In a new Pew Research poll cited here by Joe Carter of the Evangelical Outpost, Republicans and Democrats were asked to rank the top issues facing the country. I’ve listed 5 of the 21 issues raised and the percentage of Republicans vs. Democrats who see that concern as a “top priority”.
Providing insurance to uninsured: R – 27%, D – 65%
Improving job situations: R – 43%, D – 76%
Reducing health care costs: R – 53%, D – 81%
Dealing with problems of the poor: R – 34%, D – 62%
Securing Medicare: R – 47%, D – 66%
The disconnect between the concerns of Republicans and Democrats is widest, in this survey, around this cluster of worries about jobs and health care. What explains it? Are Republicans simply better insured and more secure in their jobs? Do they feel disdain for the problems of the poor, as some claim? As a class, do Republicans have more money than Democrats?
In an analysis of the Forbes 400 Richest Americans, Val Burris of the University of Oregon found that 29% of the “newly rich” supported Democratic causes vs. 52% supporting Republican causes. Among the “old money rich,” 19% leaned Democratic vs. 69% Republican. Those figures suggest something like a 2 to 1 ratio in America’s wealthy class between Republicans and Democrats.
Does that suggest the opposite is true among the poor? And if so, are Republicans perhaps out of touch with the day-to-day concerns of working class America?
To be clear, I don’t believe Dr. Dan overcharged me. He x-rayed my tooth with a $90,000 machine. His office employs a receptionist, two billing/records clerks, three endodontists and four technicians. He (thankfully) made use of costly anesthesia and antibacterial drugs. He is required to carry a very expensive malpractice policy and pays rent on a modest suite of offices in an expensive neighborhood. He employs a CPA to do his books and pay his employees’ salaries and taxes. He has to remain licensed by the state, taking expensive courses to keep his knowledge current.

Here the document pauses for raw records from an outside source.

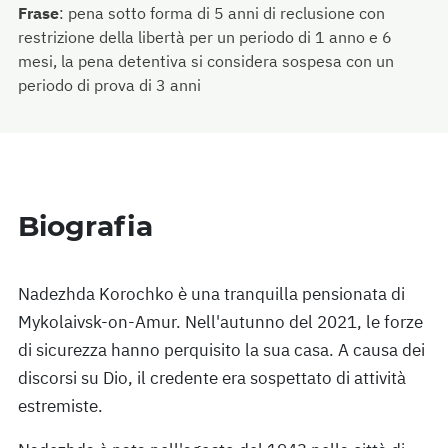
Frase
:
pena sotto forma di 5 anni di reclusione con
restrizione della libertà per un periodo di 1 anno e 6
mesi, la pena detentiva si considera sospesa con un
periodo di prova di 3 anni
Biografia
Nadezhda Korochko è una tranquilla pensionata di
Mykolaivsk-on-Amur. Nell'autunno del 2021, le forze
di sicurezza hanno perquisito la sua casa. A causa dei
discorsi su Dio, il credente era sospettato di attività
estremiste.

If the government insured us all, they would try to save money by putting the squeeze on Dr. Dan. That sort of squeeze is why so many doctors don’t accept Medicare patients — government reimbursements fail to meet the doctor’s expenses.
That sort of reimbursement squeeze has forced many English doctors to abandon their careers, forcing England to hire less qualified doctors from the second world. In Canada and England, health care is rationed to save money, which means long waits to see a doctor.
We would like America to be a just society. A system that favors the rich over the poor is not a just system. Are Americans smart enough to figure out a way to provide adequate health care for the poor, while not crushing the entrepreneurial incentives that drive talented doctors, creative pharmaceutical researchers and top-notch hospitals to solve our worst medical challenges?
Can we call ourselves a just society if good health care is only available to the privileged?